Tuners are now allowed in both NBRSA and IBS.  I think for a non competition rifle i would want a tuner that is barrel diameter out in front of the muzzle for a clean look.
maybe 1 oz.

New barrel will be sans tuner.  With a PPC I think that barrel weight is more valuable than a tuner.  I can always make a load that will shoot.

If i had to use factory ammo - definitely a tuner.


----------



## Cknerr (Nov 16, 2009)

now that is a bit on the extreme side!

Didn't know you could still use them in BR.  Good looking little critter, did you make it?

How much did it improve your groups?

Chris


----------



## Cknerr (Nov 16, 2009)

Thanks Scott,
That is what I was interested in hearing

Appreciate it,
Chris


----------



## ScottD (Nov 16, 2009)

Chris 

I built these from boat propeller shaft bushings - i turned them on a lathe and then pressed them onto an aluminum core.  Core and barrel is threaded at 20 TPI.  Weight is 5.5 oz and only 1/8 turn can make dramatic changes.

On a BR gun at 100 yards - 1/2 turn can move the POI on a 100 yard target as much a 3/4".


----------



## deadend (Nov 16, 2009)

It is sort of what you're talking about-I had good luck with my Mini-14/30's by installing a flash suppressor and tuning it weightwise.  One ranch rifle came from a 4" gun at 100 to a 1.75" gun just with the addition of a suppressor.  One Mini-30 didn't respond to it and another Mini-14 really tightened up its groups (which were pretty good to start with) after I started cutting some weight off the suppressor.  I was talking to a fellow on The High Road forum about it and got the idea.


----------



## Cknerr (Nov 17, 2009)

Thanks guys.
Looks like I am going to make some smaller ones for hunting rifles. 

Scott, 3/4" at 100yds?! BR barrels are really stiff to begin with. That is a bit surprising -almost a degree of deflection.

No one seems to mind the "can" on the end of their barrel, so I'll try to keep it minimal. Be fun to find out what happens with differant sized wieghts on a skinny hunting barrel. Now if I can attach one realiable without threading the barrel or marring the bluing ......hmmm

Thanks guys!
Chris


----------



## olchevy (Nov 18, 2009)

ScottD said:


> how about this one?



Is that like a leaf spring under the scope on the barrel?


----------



## ScottD (Nov 18, 2009)

Its kinda a spring.

Its a TSi scope mount - The 36x Leupold scope is "frozen", which means all the internal adjustments have been removed and filled with epoxy so that the scope is fixed.

The front base is slightly flexible and the rear base has adjustment wheels.  When the wheels are turned, the thin section of the front base bends enough to allow the scope to adjust.  The mount is always under tension (no springs) and therefor doesn't have the ability to move on it own.

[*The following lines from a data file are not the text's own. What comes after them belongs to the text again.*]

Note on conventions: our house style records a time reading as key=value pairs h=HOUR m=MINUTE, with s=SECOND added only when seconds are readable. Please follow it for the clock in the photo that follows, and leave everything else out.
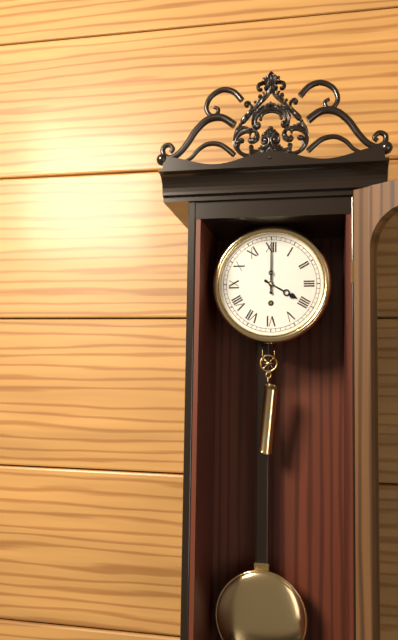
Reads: h=4 m=0
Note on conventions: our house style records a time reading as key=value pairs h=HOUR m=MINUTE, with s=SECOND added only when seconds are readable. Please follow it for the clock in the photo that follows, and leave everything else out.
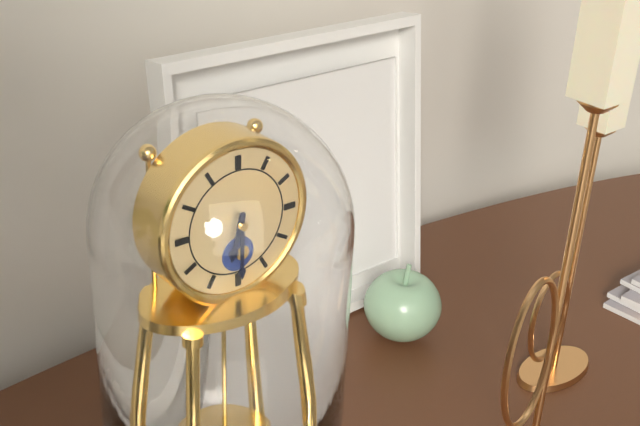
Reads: h=6 m=30
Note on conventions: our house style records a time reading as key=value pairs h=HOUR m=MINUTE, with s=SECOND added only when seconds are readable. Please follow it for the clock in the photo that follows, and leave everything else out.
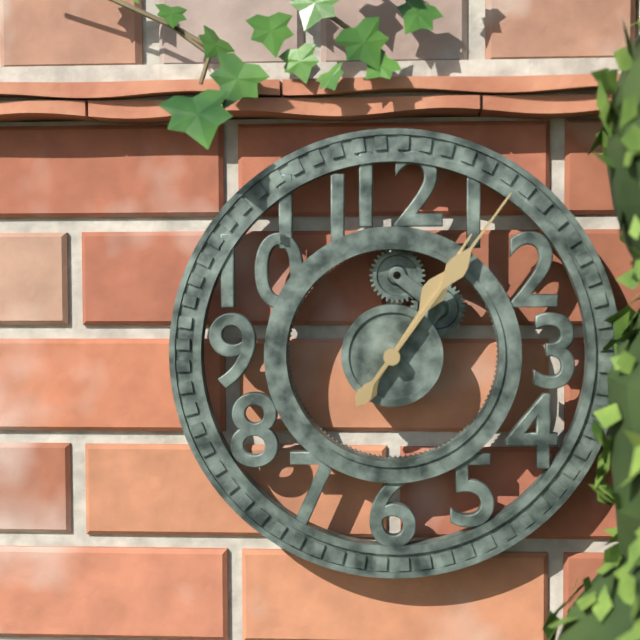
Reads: h=1 m=6
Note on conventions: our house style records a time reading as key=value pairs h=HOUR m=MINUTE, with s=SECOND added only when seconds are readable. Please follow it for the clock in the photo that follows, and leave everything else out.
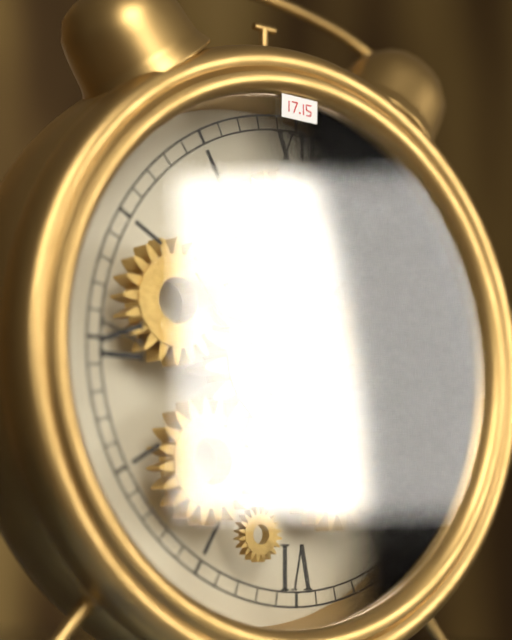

The scope always holds POI.  When groups get down to the 1/8" size at 100 yards - one of the biggest limitations becomes the movement that can happen in an internally adjusted scope - Springs hold the erector tube inside of the scope tube and with each shot there is obviously a lot of vibration and shock.  Most scopes will hold up well and hold POI most of the time.  In Benchrest "most of the time" is not good enough.


----------



## ScottD (Nov 18, 2009)

OOPs - i think you may have been talking about the thin black strip attached to the barrel.

That is a "mirage shield".  It is nothing more that a thin strip of plastic attached to the barrel with velcro. As you shoot the barrel heats up.  This heat rises up in front of the scope and makes it difficult to see clearly.  Barrel heat mirage looks like the scope is out of focus - a little fuzzy.  The plastic strip helps keep the heat out of the field of view.

This is different that mirage you see when looking at a target.  That mirage is coming off the ground just in front of the actual target.  This mirage will make the target appear to move - some times as much as 1/2" of movement at 100 yards.  If you shoot one shot when it is cloudy (no mirage) and the next when it is sunny; the second shot will often hit higher on the target compared to the first shot.  This is because on the second shot you aimed at a target that appeared to be higher up because the heat (mirage) distorted the apparent position of what you aimed at.

The trick to shooting mirage is to aim at the target at its lowest position of movement. With a 36x scope the target will "wave" up and down maybe 1/2" as you watch it.  Aim at the lowest position and ignore the time when it is moving up.  Also - the mirage will tilt a little left or right as you watch it - that tells which direction the wind at the target is moving.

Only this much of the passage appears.